## EXERCISE DESCRIPTION:
Reproduce only this part of the listing: the line with "(z 2 ) e v 4 . |", plus every line after it through the last.

## DATASET CONTENT:
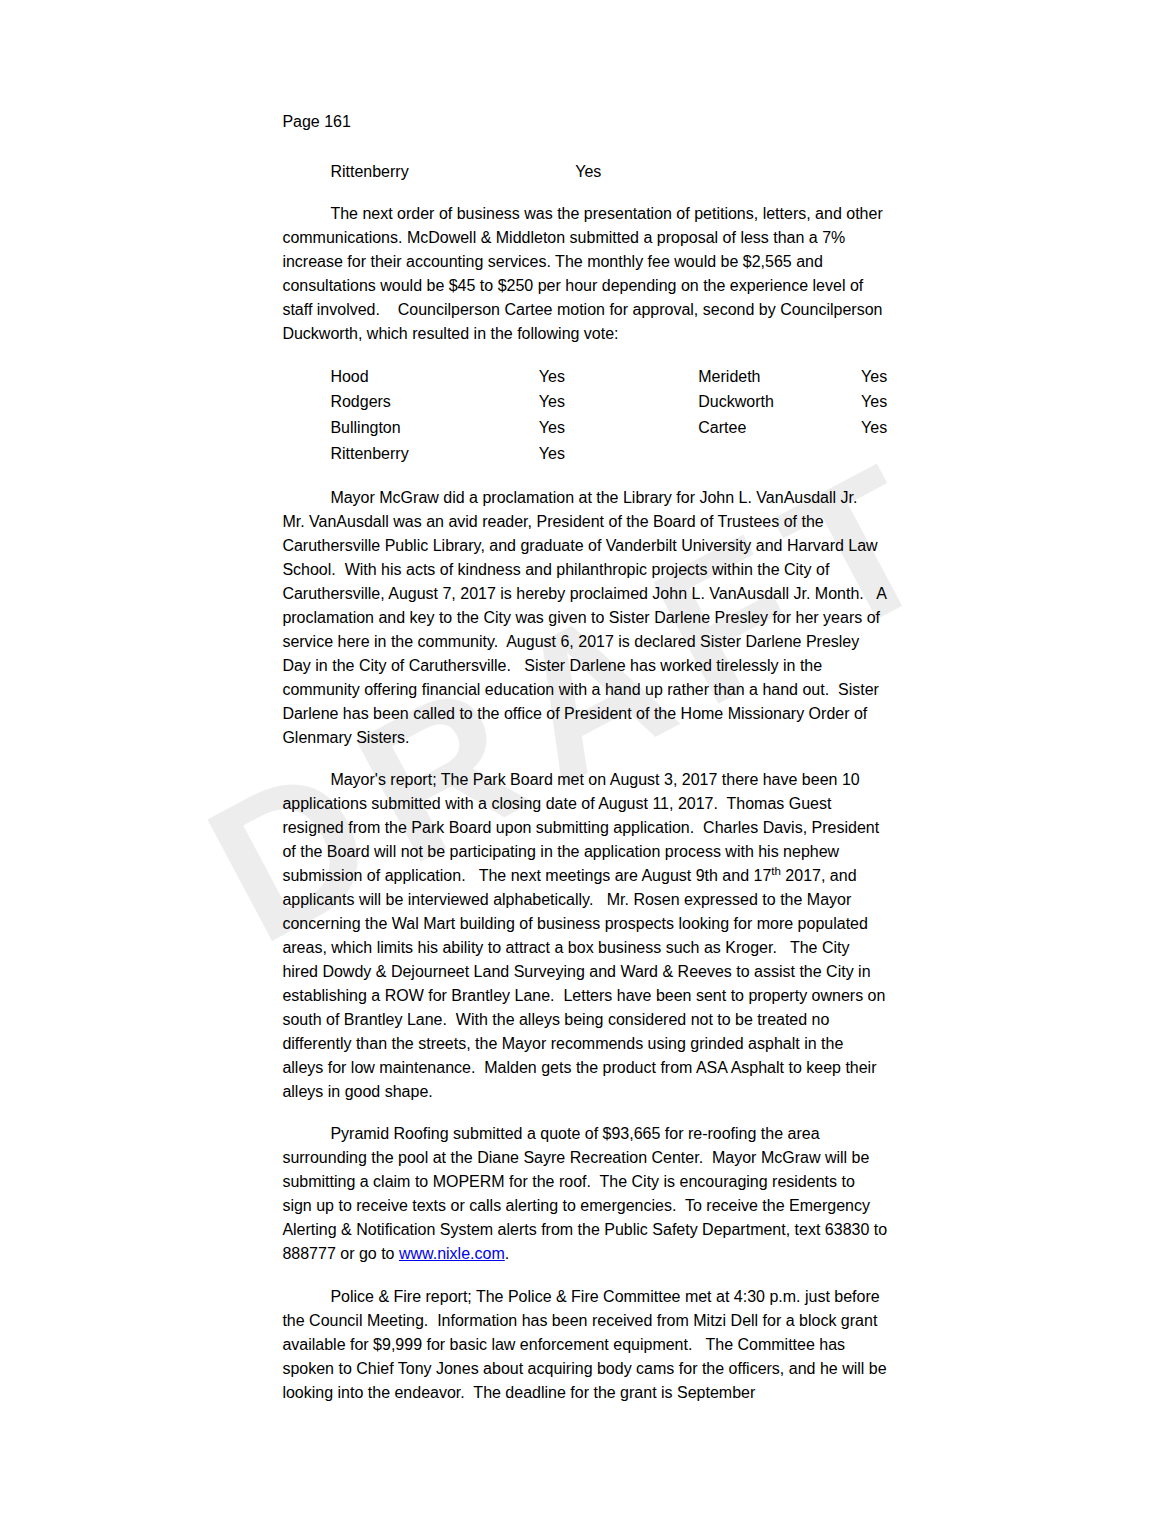DRAFT
Page 161
Rittenberry Yes
The next order of business was the presentation of petitions, letters, and other communications. McDowell & Middleton submitted a proposal of less than a 7% increase for their accounting services. The monthly fee would be $2,565 and consultations would be $45 to $250 per hour depending on the experience level of staff involved. Councilperson Cartee motion for approval, second by Councilperson Duckworth, which resulted in the following vote:
| Hood | Yes | Merideth | Yes |
| Rodgers | Yes | Duckworth | Yes |
| Bullington | Yes | Cartee | Yes |
| Rittenberry | Yes | | |
Mayor McGraw did a proclamation at the Library for John L. VanAusdall Jr. Mr. VanAusdall was an avid reader, President of the Board of Trustees of the Caruthersville Public Library, and graduate of Vanderbilt University and Harvard Law School. With his acts of kindness and philanthropic projects within the City of Caruthersville, August 7, 2017 is hereby proclaimed John L. VanAusdall Jr. Month. A proclamation and key to the City was given to Sister Darlene Presley for her years of service here in the community. August 6, 2017 is declared Sister Darlene Presley Day in the City of Caruthersville. Sister Darlene has worked tirelessly in the community offering financial education with a hand up rather than a hand out. Sister Darlene has been called to the office of President of the Home Missionary Order of Glenmary Sisters.
Mayor's report; The Park Board met on August 3, 2017 there have been 10 applications submitted with a closing date of August 11, 2017. Thomas Guest resigned from the Park Board upon submitting application. Charles Davis, President of the Board will not be participating in the application process with his nephew submission of application. The next meetings are August 9th and 17th 2017, and applicants will be interviewed alphabetically. Mr. Rosen expressed to the Mayor concerning the Wal Mart building of business prospects looking for more populated areas, which limits his ability to attract a box business such as Kroger. The City hired Dowdy & Dejourneet Land Surveying and Ward & Reeves to assist the City in establishing a ROW for Brantley Lane. Letters have been sent to property owners on south of Brantley Lane. With the alleys being considered not to be treated no differently than the streets, the Mayor recommends using grinded asphalt in the alleys for low maintenance. Malden gets the product from ASA Asphalt to keep their alleys in good shape.
Pyramid Roofing submitted a quote of $93,665 for re-roofing the area surrounding the pool at the Diane Sayre Recreation Center. Mayor McGraw will be submitting a claim to MOPERM for the roof. The City is encouraging residents to sign up to receive texts or calls alerting to emergencies. To receive the Emergency Alerting & Notification System alerts from the Public Safety Department, text 63830 to 888777 or go to www.nixle.com.
Police & Fire report; The Police & Fire Committee met at 4:30 p.m. just before the Council Meeting. Information has been received from Mitzi Dell for a block grant available for $9,999 for basic law enforcement equipment. The Committee has spoken to Chief Tony Jones about acquiring body cams for the officers, and he will be looking into the endeavor. The deadline for the grant is September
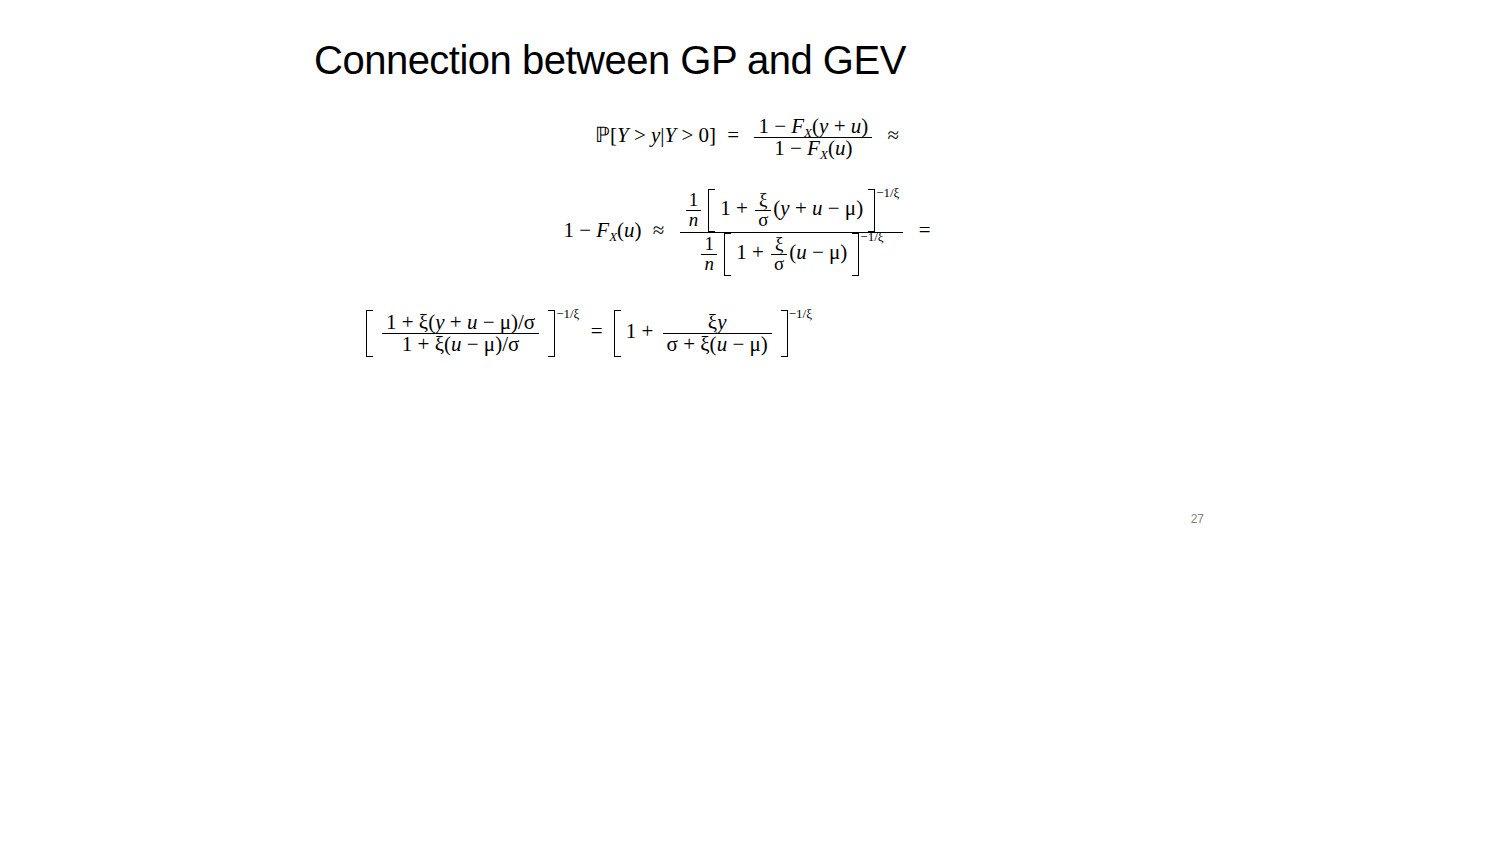Connection between GP and GEV
ℙ[Y > y|Y > 0] = 1 − FX(y + u) 1 − FX(u) ≈
1 − FX(u) ≈ 1 n 1 + ξσ(y + u − μ)−1/ξ 1 n 1 + ξσ(u − μ)−1/ξ =
1 + ξ(y + u − μ)/σ 1 + ξ(u − μ)/σ −1/ξ = 1 + ξy σ + ξ(u − μ) −1/ξ
27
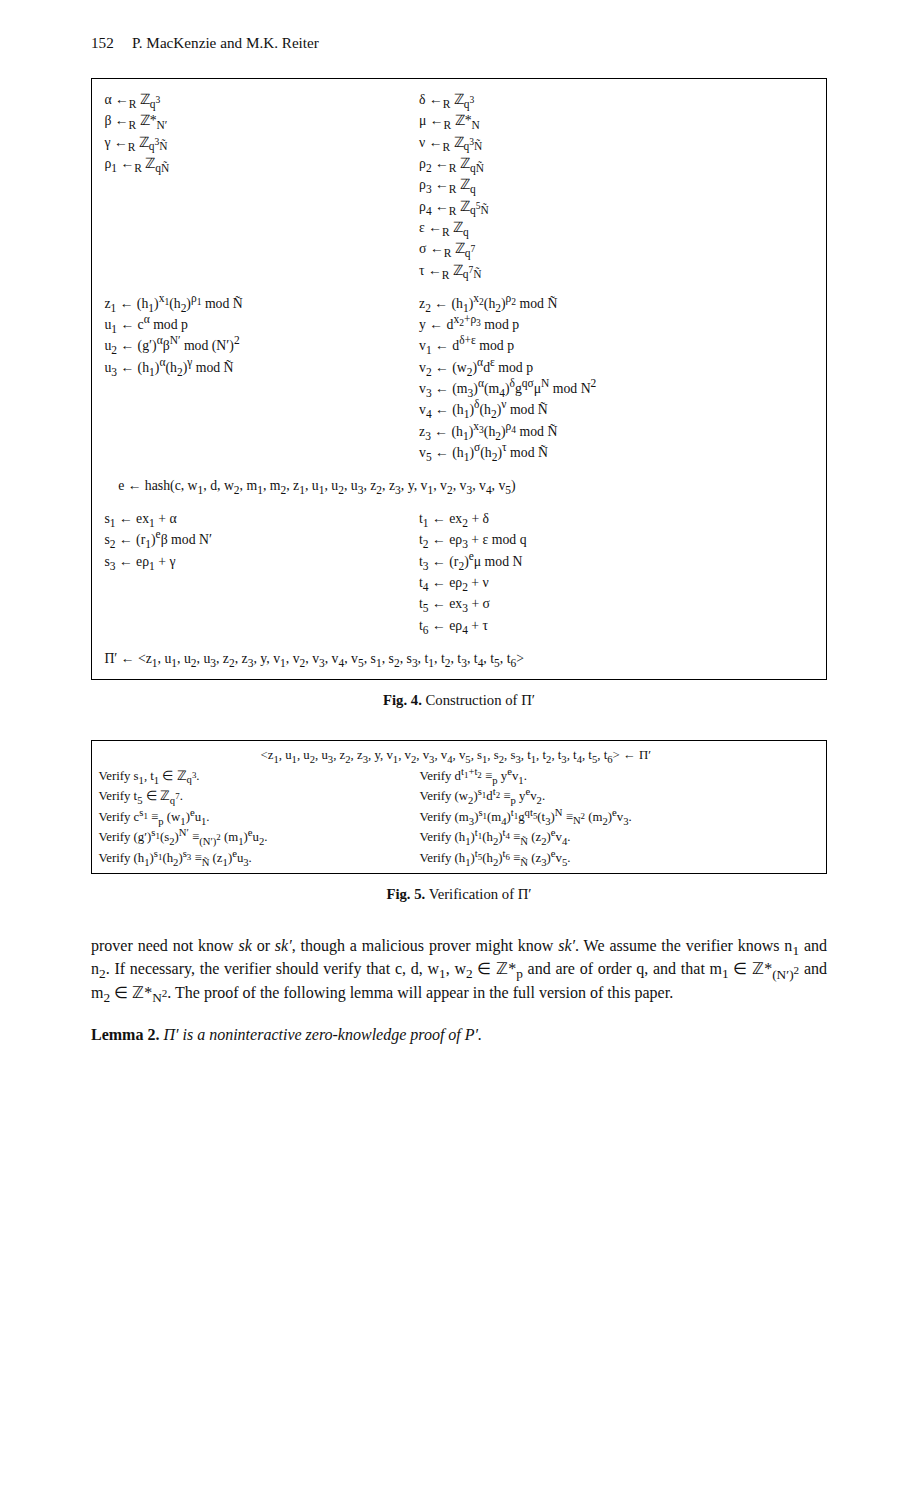152 P. MacKenzie and M.K. Reiter
| α ← R ℤ q 3 | δ ← R ℤ q 3 |
| β ← R ℤ* N′ | μ ← R ℤ* N |
| γ ← R ℤ q 3 Ñ | ν ← R ℤ q 3 Ñ |
| ρ 1 ← R ℤ qÑ | ρ 2 ← R ℤ qÑ |
| | ρ 3 ← R ℤ q |
| | ρ 4 ← R ℤ q 5 Ñ |
| | ε ← R ℤ q |
| | σ ← R ℤ q 7 |
| | τ ← R ℤ q 7 Ñ |
| z 1 ← (h 1 ) x 1 (h 2 ) ρ 1 mod Ñ | z 2 ← (h 1 ) x 2 (h 2 ) ρ 2 mod Ñ |
| u 1 ← c α mod p | y ← d x 2 +ρ 3 mod p |
| u 2 ← (g′) α β N′ mod (N′) 2 | v 1 ← d δ+ε mod p |
| u 3 ← (h 1 ) α (h 2 ) γ mod Ñ | v 2 ← (w 2 ) α d ε mod p |
| | v 3 ← (m 3 ) α (m 4 ) δ g qσ μ N mod N 2 |
| | v 4 ← (h 1 ) δ (h 2 ) ν mod Ñ |
| | z 3 ← (h 1 ) x 3 (h 2 ) ρ 4 mod Ñ |
| | v 5 ← (h 1 ) σ (h 2 ) τ mod Ñ |
| e ← hash(c, w 1 , d, w 2 , m 1 , m 2 , z 1 , u 1 , u 2 , u 3 , z 2 , z 3 , y, v 1 , v 2 , v 3 , v 4 , v 5 ) |
| s 1 ← ex 1 + α | t 1 ← ex 2 + δ |
| s 2 ← (r 1 ) e β mod N′ | t 2 ← eρ 3 + ε mod q |
| s 3 ← eρ 1 + γ | t 3 ← (r 2 ) e μ mod N |
| | t 4 ← eρ 2 + ν |
| | t 5 ← ex 3 + σ |
| | t 6 ← eρ 4 + τ |
| Π′ ← <z 1 , u 1 , u 2 , u 3 , z 2 , z 3 , y, v 1 , v 2 , v 3 , v 4 , v 5 , s 1 , s 2 , s 3 , t 1 , t 2 , t 3 , t 4 , t 5 , t 6 > |
Fig. 4. Construction of Π′
| <z 1 , u 1 , u 2 , u 3 , z 2 , z 3 , y, v 1 , v 2 , v 3 , v 4 , v 5 , s 1 , s 2 , s 3 , t 1 , t 2 , t 3 , t 4 , t 5 , t 6 > ← Π′ |
| Verify s 1 , t 1 ∈ ℤ q 3 . | Verify d t 1 +t 2 ≡ p y e v 1 . |
| Verify t 5 ∈ ℤ q 7 . | Verify (w 2 ) s 1 d t 2 ≡ p y e v 2 . |
| Verify c s 1 ≡ p (w 1 ) e u 1 . | Verify (m 3 ) s 1 (m 4 ) t 1 g qt 5 (t 3 ) N ≡ N 2 (m 2 ) e v 3 . |
| Verify (g′) s 1 (s 2 ) N′ ≡ (N′) 2 (m 1 ) e u 2 . | Verify (h 1 ) t 1 (h 2 ) t 4 ≡ Ñ (z 2 ) e v 4 . |
| Verify (h 1 ) s 1 (h 2 ) s 3 ≡ Ñ (z 1 ) e u 3 . | Verify (h 1 ) t 5 (h 2 ) t 6 ≡ Ñ (z 3 ) e v 5 . |
Fig. 5. Verification of Π′
prover need not know sk or sk′, though a malicious prover might know sk′. We assume the verifier knows n1 and n2. If necessary, the verifier should verify that c, d, w1, w2 ∈ ℤ*p and are of order q, and that m1 ∈ ℤ*(N′)2 and m2 ∈ ℤ*N2. The proof of the following lemma will appear in the full version of this paper.
Lemma 2. Π′ is a noninteractive zero-knowledge proof of P′.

## RESPONSE TO THE TASK:
| Verify (g′) s 1 (s 2 ) N′ ≡ (N′) 2 (m 1 ) e u 2 . | Verify (h 1 ) t 1 (h 2 ) t 4 ≡ Ñ (z 2 ) e v 4 . |
| Verify (h 1 ) s 1 (h 2 ) s 3 ≡ Ñ (z 1 ) e u 3 . | Verify (h 1 ) t 5 (h 2 ) t 6 ≡ Ñ (z 3 ) e v 5 . |
Fig. 5. Verification of Π′
prover need not know sk or sk′, though a malicious prover might know sk′. We assume the verifier knows n1 and n2. If necessary, the verifier should verify that c, d, w1, w2 ∈ ℤ*p and are of order q, and that m1 ∈ ℤ*(N′)2 and m2 ∈ ℤ*N2. The proof of the following lemma will appear in the full version of this paper.
Lemma 2. Π′ is a noninteractive zero-knowledge proof of P′.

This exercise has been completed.